Paracoccidioidomycosis is a systemic fungal disease occurring in Latin America and more prevalent in South America. The disease is caused by the dimorphic fungus Paracoccidioides
spp. whose major hosts are humans and armadillos. The fungus grows in soil and its infection is associated with exposure to the rural environment and to agricultural activities, with a higher risk in coffee and tobacco plantations. Population studies assessing the reactivity to Paracoccidioides
spp. antigens by intradermal reaction or serological tests have detected previous subclinical infections in a significant proportion of healthy individuals living in various endemic countries.
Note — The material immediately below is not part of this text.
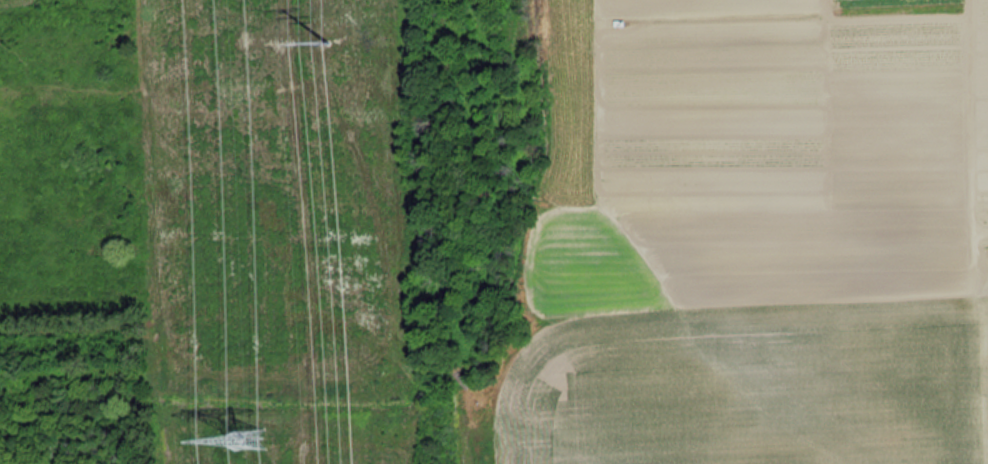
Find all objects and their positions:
power tower: (331, 19)
power tower: (248, 441)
Paracoccidioidomycosis-disease is manifested by a small minority of infected individuals. The risk of developing the disease and its type of clinical form are related to the personal and life style characteristics of infected individuals, including genetic background, age, sex, ethnicity, smoking habit, alcohol drinking, and eventual cellular immunosuppression. Brazil, Colombia, Venezuela, Argentina, and Ecuador have endemic areas that had already been defined in the 20th century. The incidence of paracoccidioidomycosis can be altered by climate phenomena and mainly by human migration and occupation of poorly explored territories. In Brazil, the endemy tends to expand towards the North and Center-West around the Amazon Region.